Дальше вот что. В твоем присутствии Рольгард станет осязаем. Твоя задача проста – не дать ему коснуться Анны и увести ее с собой. Навредить тебе он не сможет – дух все-таки, но придется драться. И стоять на месте дольше пятнадцати минут нельзя – он [51] насылает такой отравленный воздух, что тот как бы замыкает человека в капсулу сантиметровой толщины, на теле образуются трофические язвы, вспухают и лопаются лимфатические узлы смерть… Рольгард вообще мастер на такие выдумки, ба-а-альшой затейник… Но если не стоять на месте, отодвинуться хотя бы на сантиметр – оболочка рвется и можно снова не шевелиться минут десять-пятнадцать.

Вот в такие игры мы играем.

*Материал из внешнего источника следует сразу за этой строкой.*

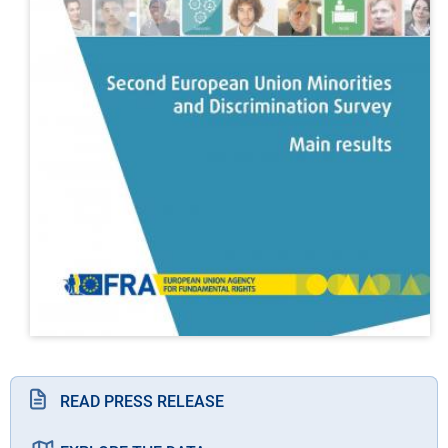
READ PRESS RELEASE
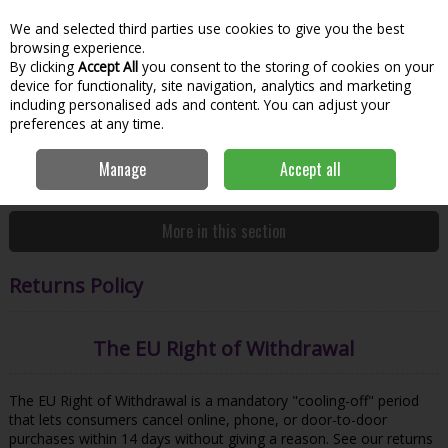
We and selected third parties use cookies to give you the best
Skip to content
Menu
Account
Cart
browsing experience.
By clicking
Accept All
you consent to the storing of cookies on your
Search
device for functionality, site navigation, analytics and marketing
including personalised ads and content. You can adjust your
preferences at any time.
Manage
Accept all
Home
Customer Service
Returns Policy
More in this section
Returns Policy
The EU Right of Withdrawal
The EU Right of Withdrawal is a mandatory "cooling-off" period
that lets consumers cancel online, phone, or door-to-door
purchases within 14 days without giving a reason. See our returns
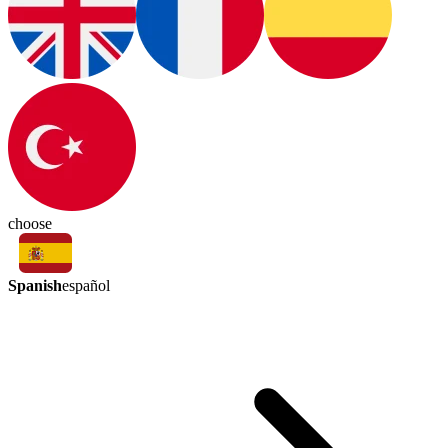
choose
Spanish
español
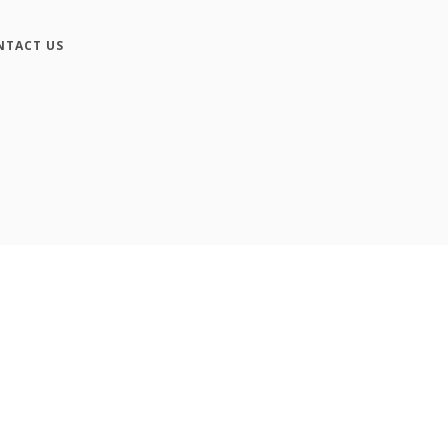
NTACT US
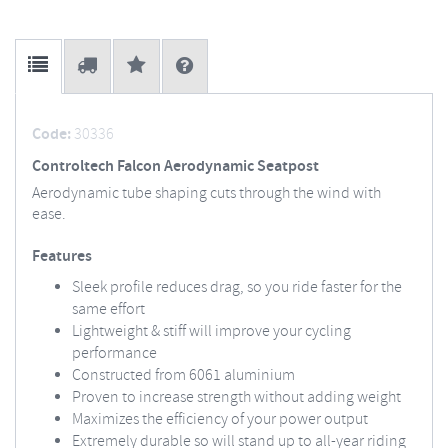
Code:
30336
Controltech Falcon Aerodynamic Seatpost
Aerodynamic tube shaping cuts through the wind with
ease.
Features
Sleek profile reduces drag, so you ride faster for the
same effort
Lightweight & stiff will improve your cycling
performance
Constructed from 6061 aluminium
Proven to increase strength without adding weight
Maximizes the efficiency of your power output
Extremely durable so will stand up to all-year riding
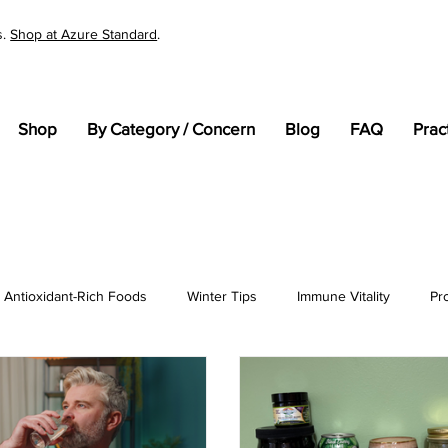
s.
Shop at Azure Standard
.
Shop
By Category / Concern
Blog
FAQ
Prac
Antioxidant-Rich Foods
Winter Tips
Immune Vitality
Pr
tandards
Cellular Health
General Wellness
pH
En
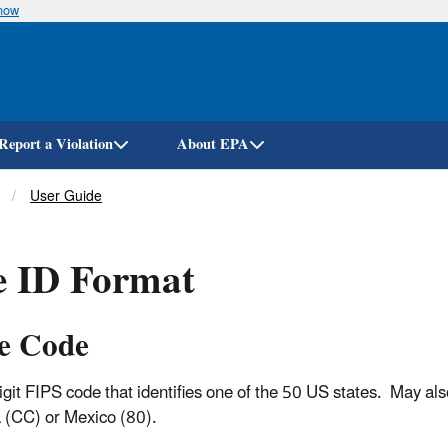
know
Skip
to
main
content
Report a Violation
About EPA
User Guide
e ID Format
te Code
igit FIPS code that identifies one of the 50 US states. May als
(CC) or Mexico (80).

Подумай.

Все это, конечно, чертовски интересно. Только ведь не слушать рассказы Серегу сюда пригласили. Надо было что-то решать, время-то двигалось, хоть медленно и не в ту, по-моему, сторону, но все равно двигалось.

Вокруг галопом неслись желтые листья берез, клетчатые джинсы, зеркала, книжки ВаЙсса, с дикой скоростью на меня летел стол в окружении актеров, листки, точки, авторучки, очки, директора столовых и, наконец, дождем посыпались куски шашлыка размером со слона. Все это не причинило ни малейшего ущерба ни нам, ни тем, кто был вне светового круга.

Сеperа думал: «Все зависит от меня – а все ли? Знают, что не откажусь. А смогу? Имею право?.. Август. Да что август – все три последние года… если предлагают, значит, знают… и все равно просят… помогу девчонке… судьба – не имею права отказаться!..»

На какой-то миг ему показалось, что у него семь голов, и все они вертятся на шеях вокруг осей симметрии.

Молчащие визитеры признаков нетерпения не проявляли.

Я собрал свои головы воедину. Молчание набухло, выросло в пузырь и лопнуло.

– Ну что?

– Ну так ведь это без вопросов – сделаю все, что смогу, ребята.

– Слышала, Анна? – спросил Ганс. Слышала, – сказала девушка.

Еще помолчали. Говорить стало не о чем. Все присутствующие понимали друг друга почти без слов.

– Ну тогда до свидания, ребята.

– Прощайте. Счастливо, Анна.

– Надеемся на тебя…

– Легкой дороги…

– Храни вас Госп… – говоривший поперхнулся и смутился до слез. – Простите, не со зла…

– Ничего страшного, – усмехнулась Анна.